Texto fornecido:
Segundo Freud, a vida psíquica é movida por duas forças fundamentais, Eros, o instinto de vida, Abrange todas as pulsões e tendem a preservação, união, prazer, amor e criação. Ele não é apenas desejo sexual, mas a energia que liga, que constrói e que mantém a vida. Thanatos, o instinto de morte, manifesta-se como a tendência à agressão, ao desligamento, a repetição destrutiva, e em última instância, ao retorno ao inorgânico. Para Freud a existência humana é atravessada pela tensão inevitável entre esses dois princípios: um que afirma a vida e o outro que a dissolve.
No final, o mar. As ondas repetem-se como ladainha “Onda vem. Bate. E vai”. É nesse ritmo que o Narrador entrega-se não a morte nem à vida, mas à fusão de ambos. É aqui onde a novela de Tinga alcança o auge poético, criando um ritmo hipnótico, ora beijo, ora abismo. A insistência na repetição tem força ritual, mas pode também mecanizar a emoção, o risco da musica tornar-se ruído. Mesmo assim, o mar segue-se como metáfora maior: amantes e túmulo, Eros e Thanatos em estado líquido.
“Suzana é profunda, como este mar. É distante… sinto o som do mar entrar audaz pelos tímpanos. Haveria, dentro, anjos irritados a cantar pela boca das ondas?”
É nessa metáfora que a história se resume, ora, o mar fundo, noturno, Thanatos é onde o narrador quer se entregar, uma negação suicida da realidade. E a terra, Eros, ou melhor, Filipa, onde o desejo de viver habita. E entre o mar e a terra encontramos as ondas personificadas no corpo do narrador, “Onda vem. Bate. E vai”, sem se quer ter seu próprio desejo, apenas se deixa levar.
Sobre Toda Escuridão é, pois, um romance que ousa transformar o luto em estética, arriscando-se a perder clareza para não perder intensidade. A sua grandeza está no equilíbrio instável: entre o excesso e a delicadeza, entre a ferida e o consolo, entre Suzana e Filipa. O mar, último abraço, pede o que o pertence, as ondas, e se retira em maré baixa, deixando apenas uma carta que o tempo irá corroer.
Peça Teatral: “Sobre Toda Escuridão”
A obra, adaptada para o teatro a partir da novela de Melo Tinga, vencedor do prémio Literário INCM/Eugénio Lisboa em 2020, tem direção de Ramadane Matusse e conta no elenco com Maria Ausenda (Filipa) e Paulo Jamine (narrador), além da participação especial da dançarina Francisca Mirine (Suzana). Foi apresentada no Instituto Guimarães Rosa (IGR), com sessões marcadas para os dias 14, 15, 21 e 22 de agosto.
A peça abre como quem liga um pulmão: luz contida, ambiente doméstico em ruínas, corpo no centro. A primeira impressão é de economia cenográfica, apenas dois pufes e um espelho que não teve nenhuma utilidade, para além das vestes da Suzana.

Objetivos:
**1)** Reproduza o trecho da crítica entre "A obra, adaptada" e "22 de agosto.", inclusive.
**2)** De acordo com a crítica, indique se cada afirmação é verdadeira, respondendo sim ou não e citando as palavras do texto que o decidem: (a) a peça foi apresentada no Instituto Guimarães Rosa; (b) o espelho do cenário tem várias utilidades ao longo da peça; (c) para Freud, Eros não se limita ao desejo sexual.
**3)** Transforme em lista o parágrafo da crítica que começa por "A obra, adaptada para o teatro", mantendo os dados principais.

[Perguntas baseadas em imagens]

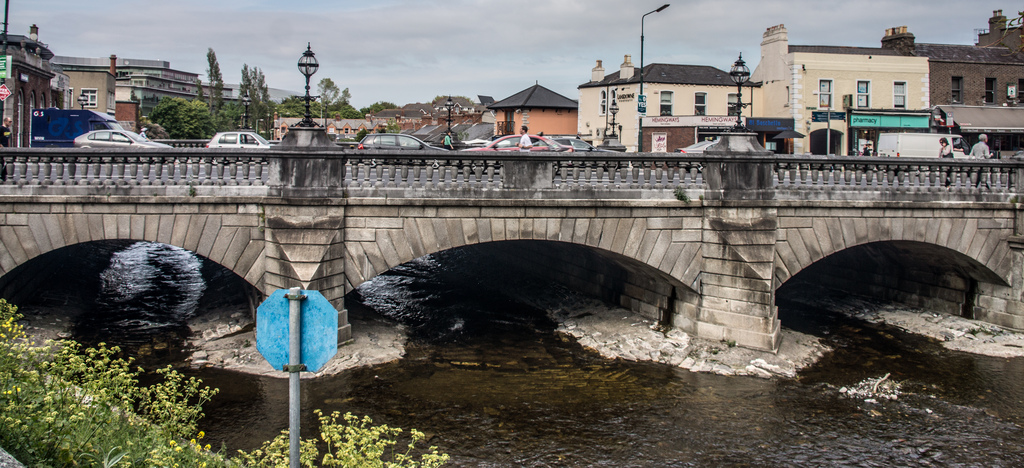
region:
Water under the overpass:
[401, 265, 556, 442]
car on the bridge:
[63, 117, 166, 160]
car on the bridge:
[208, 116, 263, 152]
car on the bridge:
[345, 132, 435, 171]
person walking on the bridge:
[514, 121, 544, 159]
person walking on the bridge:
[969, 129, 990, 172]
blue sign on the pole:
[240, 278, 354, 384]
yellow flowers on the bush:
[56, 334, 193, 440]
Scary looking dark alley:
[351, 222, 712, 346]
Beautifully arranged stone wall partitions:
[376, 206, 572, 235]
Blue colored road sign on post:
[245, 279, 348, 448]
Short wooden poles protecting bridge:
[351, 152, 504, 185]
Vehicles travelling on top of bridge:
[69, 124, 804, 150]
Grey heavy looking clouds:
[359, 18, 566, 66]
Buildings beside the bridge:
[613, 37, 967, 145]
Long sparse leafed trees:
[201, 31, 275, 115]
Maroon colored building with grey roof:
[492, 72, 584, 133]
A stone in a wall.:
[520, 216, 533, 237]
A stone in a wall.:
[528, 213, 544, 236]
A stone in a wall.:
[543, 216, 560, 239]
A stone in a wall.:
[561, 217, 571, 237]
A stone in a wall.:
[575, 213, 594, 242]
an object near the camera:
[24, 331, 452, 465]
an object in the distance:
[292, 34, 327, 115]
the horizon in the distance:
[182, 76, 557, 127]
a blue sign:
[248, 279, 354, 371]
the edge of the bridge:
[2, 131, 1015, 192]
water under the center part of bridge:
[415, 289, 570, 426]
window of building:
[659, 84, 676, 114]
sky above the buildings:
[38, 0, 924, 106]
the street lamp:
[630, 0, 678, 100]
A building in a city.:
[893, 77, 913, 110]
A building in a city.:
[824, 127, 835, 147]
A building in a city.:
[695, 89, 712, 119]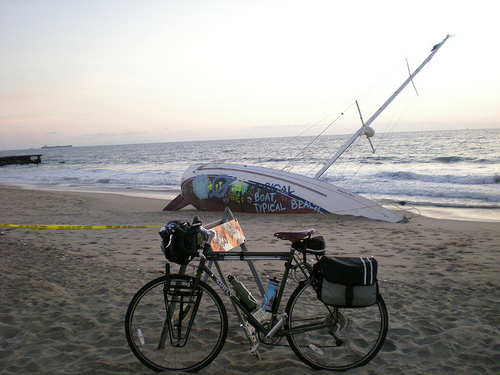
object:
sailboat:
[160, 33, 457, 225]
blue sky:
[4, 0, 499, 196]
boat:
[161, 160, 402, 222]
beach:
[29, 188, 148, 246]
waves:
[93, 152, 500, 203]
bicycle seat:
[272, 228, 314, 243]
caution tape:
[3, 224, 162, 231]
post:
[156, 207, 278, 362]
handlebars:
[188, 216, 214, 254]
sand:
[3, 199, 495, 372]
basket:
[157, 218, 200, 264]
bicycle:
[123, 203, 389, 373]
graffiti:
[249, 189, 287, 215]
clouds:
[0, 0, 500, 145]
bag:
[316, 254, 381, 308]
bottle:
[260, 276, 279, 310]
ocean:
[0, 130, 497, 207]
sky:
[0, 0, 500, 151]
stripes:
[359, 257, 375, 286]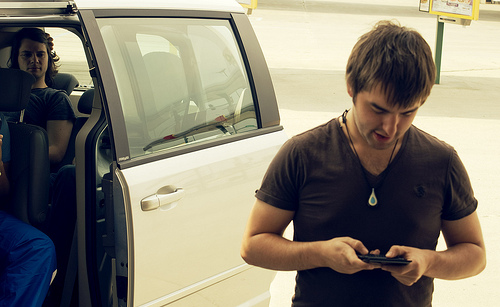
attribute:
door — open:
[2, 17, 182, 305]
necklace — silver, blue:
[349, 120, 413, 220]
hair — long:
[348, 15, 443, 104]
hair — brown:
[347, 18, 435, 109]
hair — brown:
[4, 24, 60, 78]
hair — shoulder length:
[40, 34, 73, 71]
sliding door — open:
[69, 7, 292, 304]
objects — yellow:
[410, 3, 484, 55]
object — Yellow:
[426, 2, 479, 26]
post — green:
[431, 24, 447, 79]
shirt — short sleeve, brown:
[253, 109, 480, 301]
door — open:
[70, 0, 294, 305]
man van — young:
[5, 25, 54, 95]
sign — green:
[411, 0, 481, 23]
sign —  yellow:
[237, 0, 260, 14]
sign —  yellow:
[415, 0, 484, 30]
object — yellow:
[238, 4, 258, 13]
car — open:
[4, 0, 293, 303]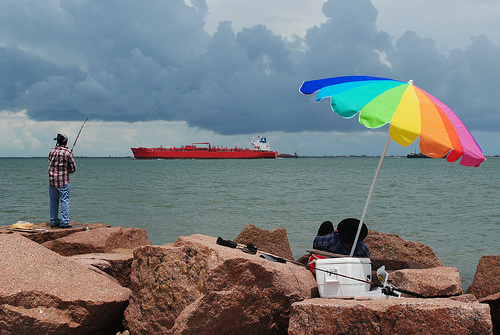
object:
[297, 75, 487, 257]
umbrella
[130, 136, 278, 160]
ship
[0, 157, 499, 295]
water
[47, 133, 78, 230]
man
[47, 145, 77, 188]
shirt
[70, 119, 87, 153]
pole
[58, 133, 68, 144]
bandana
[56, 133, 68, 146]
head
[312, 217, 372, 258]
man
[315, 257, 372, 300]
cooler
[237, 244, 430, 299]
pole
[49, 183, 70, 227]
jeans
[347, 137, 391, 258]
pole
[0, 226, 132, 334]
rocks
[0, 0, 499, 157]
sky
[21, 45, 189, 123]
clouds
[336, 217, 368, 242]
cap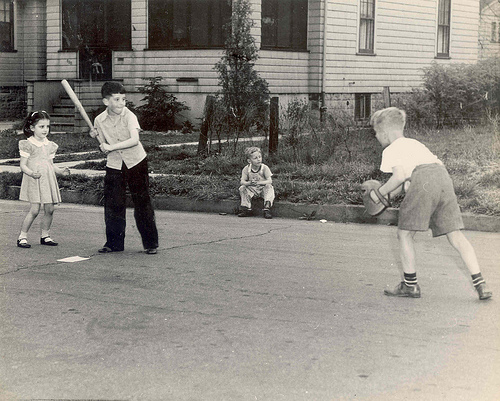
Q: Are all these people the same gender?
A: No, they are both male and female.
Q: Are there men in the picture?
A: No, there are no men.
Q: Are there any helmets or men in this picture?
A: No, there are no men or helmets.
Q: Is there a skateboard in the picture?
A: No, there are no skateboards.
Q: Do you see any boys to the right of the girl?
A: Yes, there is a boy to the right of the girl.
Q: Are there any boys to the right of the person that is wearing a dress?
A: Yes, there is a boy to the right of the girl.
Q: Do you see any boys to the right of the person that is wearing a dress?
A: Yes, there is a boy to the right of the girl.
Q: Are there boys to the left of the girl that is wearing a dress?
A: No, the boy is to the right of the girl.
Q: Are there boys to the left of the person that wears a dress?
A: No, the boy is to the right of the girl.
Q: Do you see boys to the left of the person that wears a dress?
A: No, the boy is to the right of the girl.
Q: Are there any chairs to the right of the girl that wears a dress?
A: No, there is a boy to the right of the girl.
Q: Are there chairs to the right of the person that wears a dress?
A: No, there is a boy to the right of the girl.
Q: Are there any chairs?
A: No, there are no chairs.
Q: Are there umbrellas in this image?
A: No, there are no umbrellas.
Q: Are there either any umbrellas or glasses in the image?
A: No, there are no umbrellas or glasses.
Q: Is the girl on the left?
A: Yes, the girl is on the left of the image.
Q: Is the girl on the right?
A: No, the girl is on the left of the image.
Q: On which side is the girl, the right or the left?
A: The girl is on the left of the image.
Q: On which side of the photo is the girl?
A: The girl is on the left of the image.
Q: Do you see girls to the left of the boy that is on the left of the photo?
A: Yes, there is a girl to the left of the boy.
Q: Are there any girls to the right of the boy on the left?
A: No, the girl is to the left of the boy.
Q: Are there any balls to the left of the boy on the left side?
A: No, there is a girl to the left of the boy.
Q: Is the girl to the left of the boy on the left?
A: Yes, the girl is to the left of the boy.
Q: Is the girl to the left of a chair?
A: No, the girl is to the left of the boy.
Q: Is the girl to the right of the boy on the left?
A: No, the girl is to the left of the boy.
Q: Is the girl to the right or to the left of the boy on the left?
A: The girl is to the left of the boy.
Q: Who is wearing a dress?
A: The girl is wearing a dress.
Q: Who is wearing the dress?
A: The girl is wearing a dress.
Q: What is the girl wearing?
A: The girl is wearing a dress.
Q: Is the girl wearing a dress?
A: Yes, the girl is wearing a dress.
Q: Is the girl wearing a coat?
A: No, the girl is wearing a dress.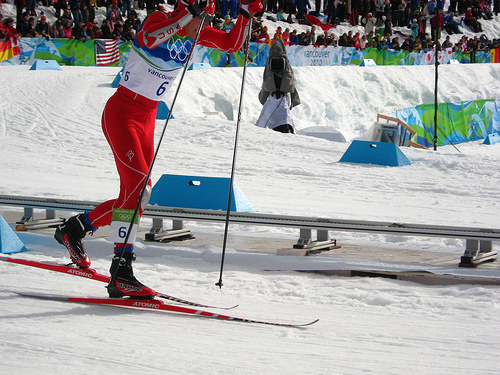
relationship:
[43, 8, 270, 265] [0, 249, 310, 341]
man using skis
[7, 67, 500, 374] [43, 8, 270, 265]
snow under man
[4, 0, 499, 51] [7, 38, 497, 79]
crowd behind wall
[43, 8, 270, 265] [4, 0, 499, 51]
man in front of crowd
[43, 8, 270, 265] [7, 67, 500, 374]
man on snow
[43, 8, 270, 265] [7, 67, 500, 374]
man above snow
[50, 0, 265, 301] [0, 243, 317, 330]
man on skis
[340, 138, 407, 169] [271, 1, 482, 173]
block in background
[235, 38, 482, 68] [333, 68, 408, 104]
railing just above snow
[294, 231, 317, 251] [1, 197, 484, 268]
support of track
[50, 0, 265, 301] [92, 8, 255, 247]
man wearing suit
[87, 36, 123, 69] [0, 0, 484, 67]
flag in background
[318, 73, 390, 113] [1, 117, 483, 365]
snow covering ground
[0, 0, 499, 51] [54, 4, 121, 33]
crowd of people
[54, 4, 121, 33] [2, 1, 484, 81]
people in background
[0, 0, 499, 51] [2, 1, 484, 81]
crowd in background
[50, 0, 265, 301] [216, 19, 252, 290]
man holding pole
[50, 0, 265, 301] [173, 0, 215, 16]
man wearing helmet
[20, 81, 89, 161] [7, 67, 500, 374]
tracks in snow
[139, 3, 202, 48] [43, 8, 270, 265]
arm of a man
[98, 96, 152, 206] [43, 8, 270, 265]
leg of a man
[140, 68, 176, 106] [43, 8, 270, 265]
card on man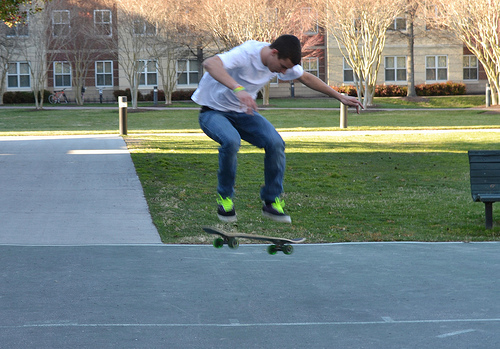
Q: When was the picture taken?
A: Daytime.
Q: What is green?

Respostas por tarefa:
**1)**
A obra, adaptada para o teatro a partir da novela de Melo Tinga, vencedor do prémio Literário INCM/Eugénio Lisboa em 2020, tem direção de Ramadane Matusse e conta no elenco com Maria Ausenda (Filipa) e Paulo Jamine (narrador), além da participação especial da dançarina Francisca Mirine (Suzana). Foi apresentada no Instituto Guimarães Rosa (IGR), com sessões marcadas para os dias 14, 15, 21 e 22 de agosto.

**2)**
(a) Sim: “Foi apresentada no Instituto Guimarães Rosa (IGR)”.
(b) Não: “um espelho que não teve nenhuma utilidade, para além das vestes da Suzana”.
(c) Sim: “Ele não é apenas desejo sexual”.

**3)**
- Origem: adaptação para o teatro da novela de Melo Tinga (prémio Literário INCM/Eugénio Lisboa, 2020)
- Direção: Ramadane Matusse
- Elenco: Maria Ausenda (Filipa) e Paulo Jamine (narrador), com participação especial da dançarina Francisca Mirine (Suzana)
- Local: Instituto Guimarães Rosa (IGR)
- Sessões: 14, 15, 21 e 22 de agosto